ASSIGNMENT 1 |
Count the lines in the records that contain the word "borrower", and reply with that number alone.
(DOCUMENT SEGMENT begins)
Sebastian Hassinger:

What role do you see, international collaboration playing in in sort of this broader I mean, again, so, you know, talk about diversity, you've got a concentration of sort of access to resources in wealthier nations, which tend to be more northern hemisphere. So people use the term global south often as as, you know, indicative of populations that have less access. Is that something that we can help fix with more international collaboration?

Olivia Lanes:

Yeah. I think so. For sure. I mean, we have made as much as we can make free and open access. Yeah.

Olivia Lanes:

When I say we, I mean the IBM team, not me alone, specifically, which I think is great because we've been able to see the geographic population of people who are accessing the systems and, you know, completing their first lesson really exploded when we did that, which I think is great. But in terms of other international collaborations, you know, I think they're a huge priority. One thing I've noticed is that certain countries and certain geographical regions, even in the United States, but, you know, more broadly across the whole world. Like, there are people there are pockets of people who specialize in really specific things in different areas of the world. And it just really brings into the whole conversation about quantum mechanics and quantum computing being a really interdisciplinary field.
(DOCUMENT SEGMENT ends)
ASSIGNMENT 2 |
Carry the conversation on international collaboration in quantum computing forward from its last sentence.
(RECORDS SHOWN begins)
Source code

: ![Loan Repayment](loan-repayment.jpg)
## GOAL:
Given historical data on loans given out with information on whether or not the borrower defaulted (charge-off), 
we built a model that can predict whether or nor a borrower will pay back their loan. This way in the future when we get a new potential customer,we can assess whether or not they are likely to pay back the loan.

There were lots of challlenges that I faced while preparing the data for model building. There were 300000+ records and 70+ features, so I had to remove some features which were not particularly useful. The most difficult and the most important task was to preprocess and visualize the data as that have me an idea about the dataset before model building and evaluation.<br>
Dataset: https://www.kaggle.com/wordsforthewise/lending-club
(RECORDS SHOWN ends)
RESPONSE AREA 1 |
2

RESPONSE AREA 2 |
Olivia Lanes:

And since we need all of these different types of brains and minds and backgrounds to complete our mission, I would say, in some ways. I think the collaborations that we have with all of these different pockets of specialties across the globe is what's gonna enable our success.

Sebastian Hassinger:

Interesting. That's funny. We were just talking to Martin Savage from University of Washington a couple weeks ago, who did a great experiment on the IBM system over over the the Christmas holidays. Yeah. And he said that he thought that quantum information science would become more of almost a lingua franca, like a universal language for physical sciences

Olivia Lanes:

Mhmm.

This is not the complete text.